[Stored entries]

■ ■ ■

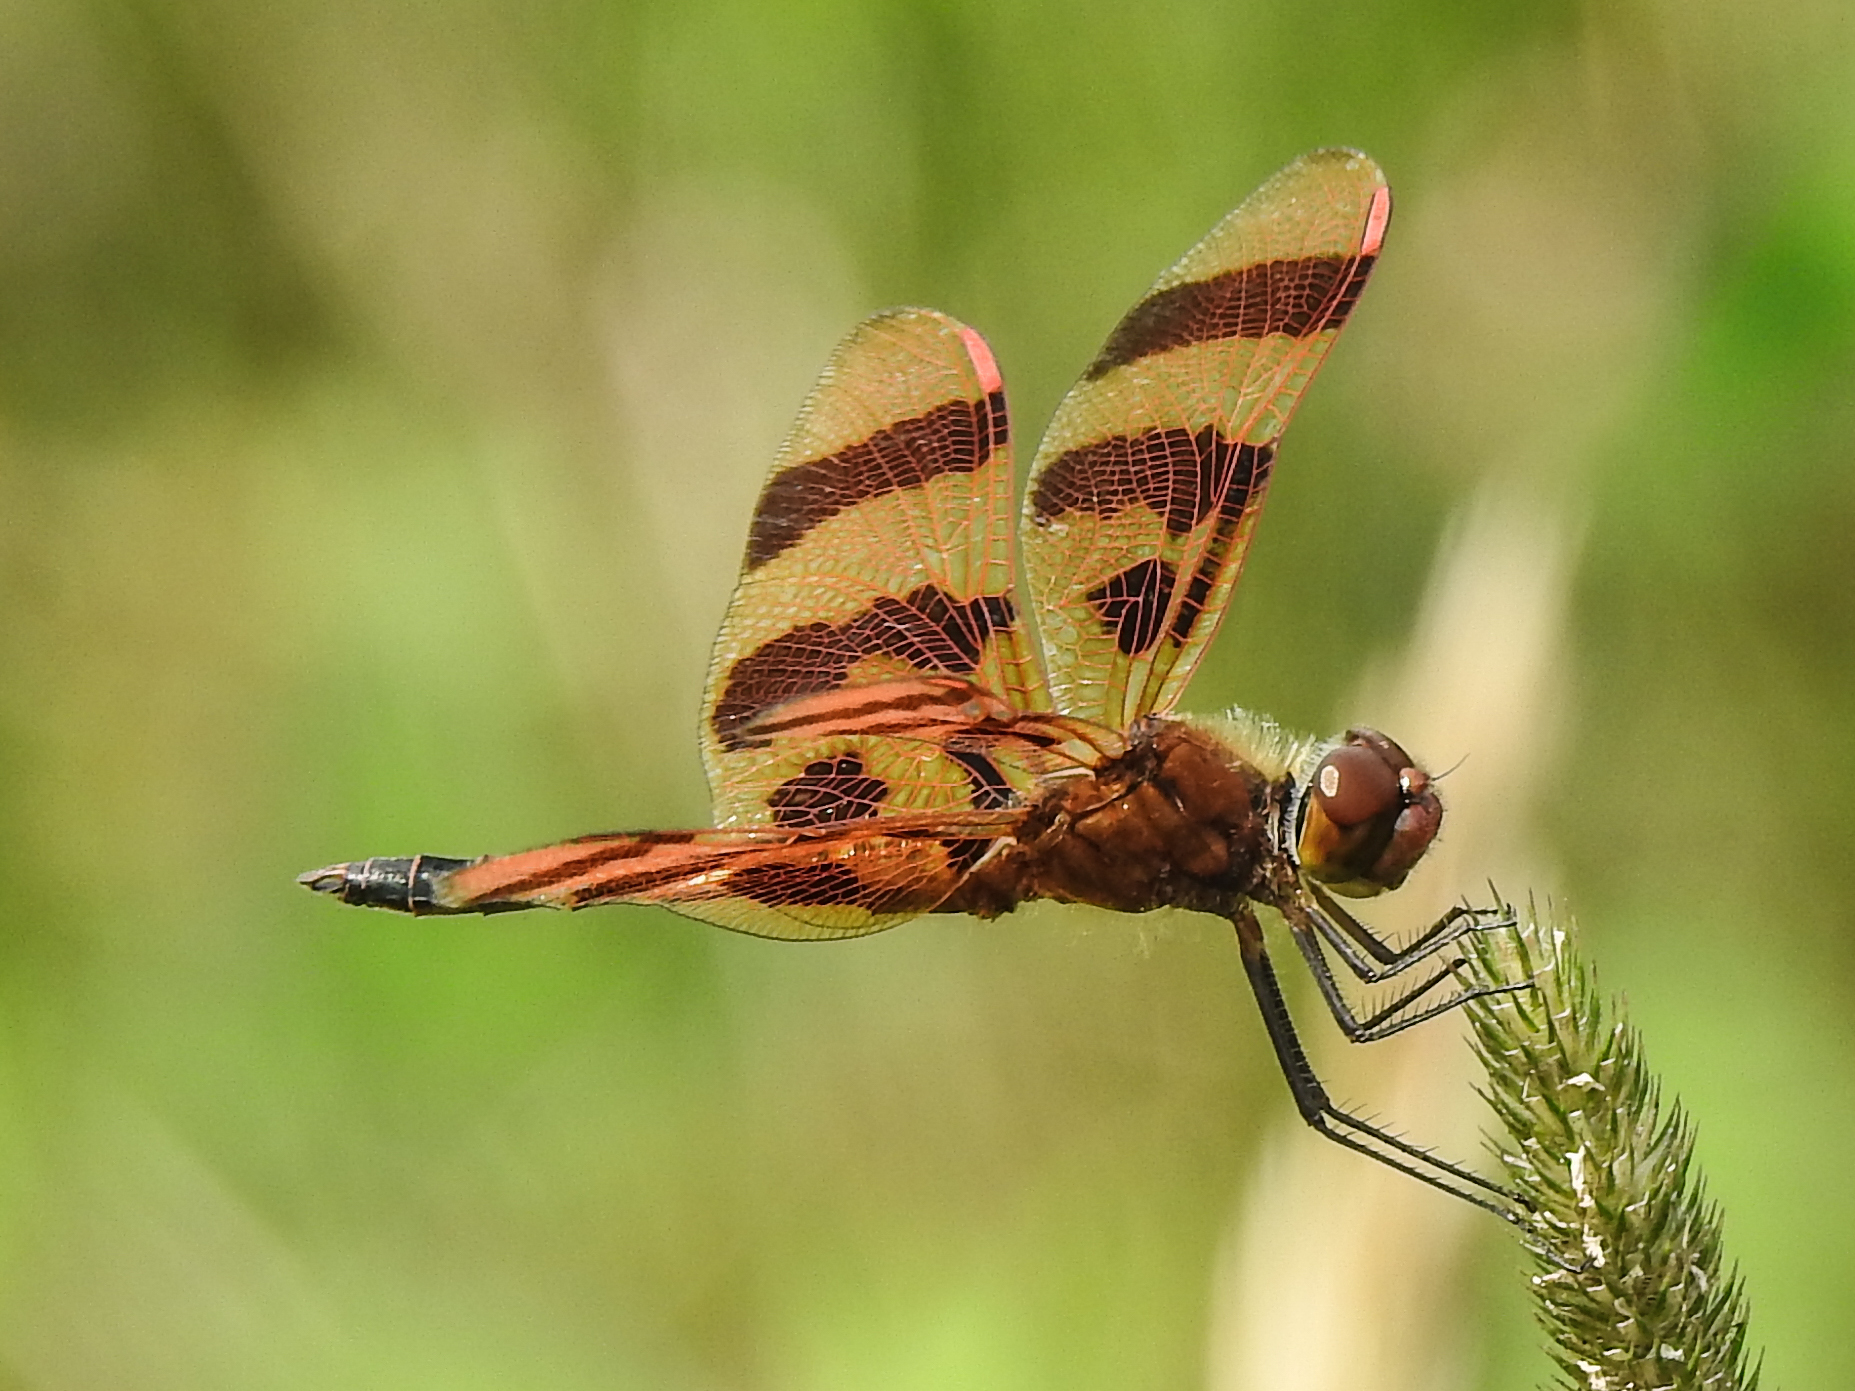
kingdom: Animalia
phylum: Arthropoda
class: Insecta
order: Odonata
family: Libellulidae
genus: Celithemis
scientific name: Celithemis eponina
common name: Halloween pennant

■ ■ ■

### OBJECTIVE
Rewrite the listing above as a numbered list with one line per item, dropping any blank lines. Leave out the pictures.

### OUTPUT
1. kingdom: Animalia
2. phylum: Arthropoda
3. class: Insecta
4. order: Odonata
5. family: Libellulidae
6. genus: Celithemis
7. scientific name: Celithemis eponina
8. common name: Halloween pennant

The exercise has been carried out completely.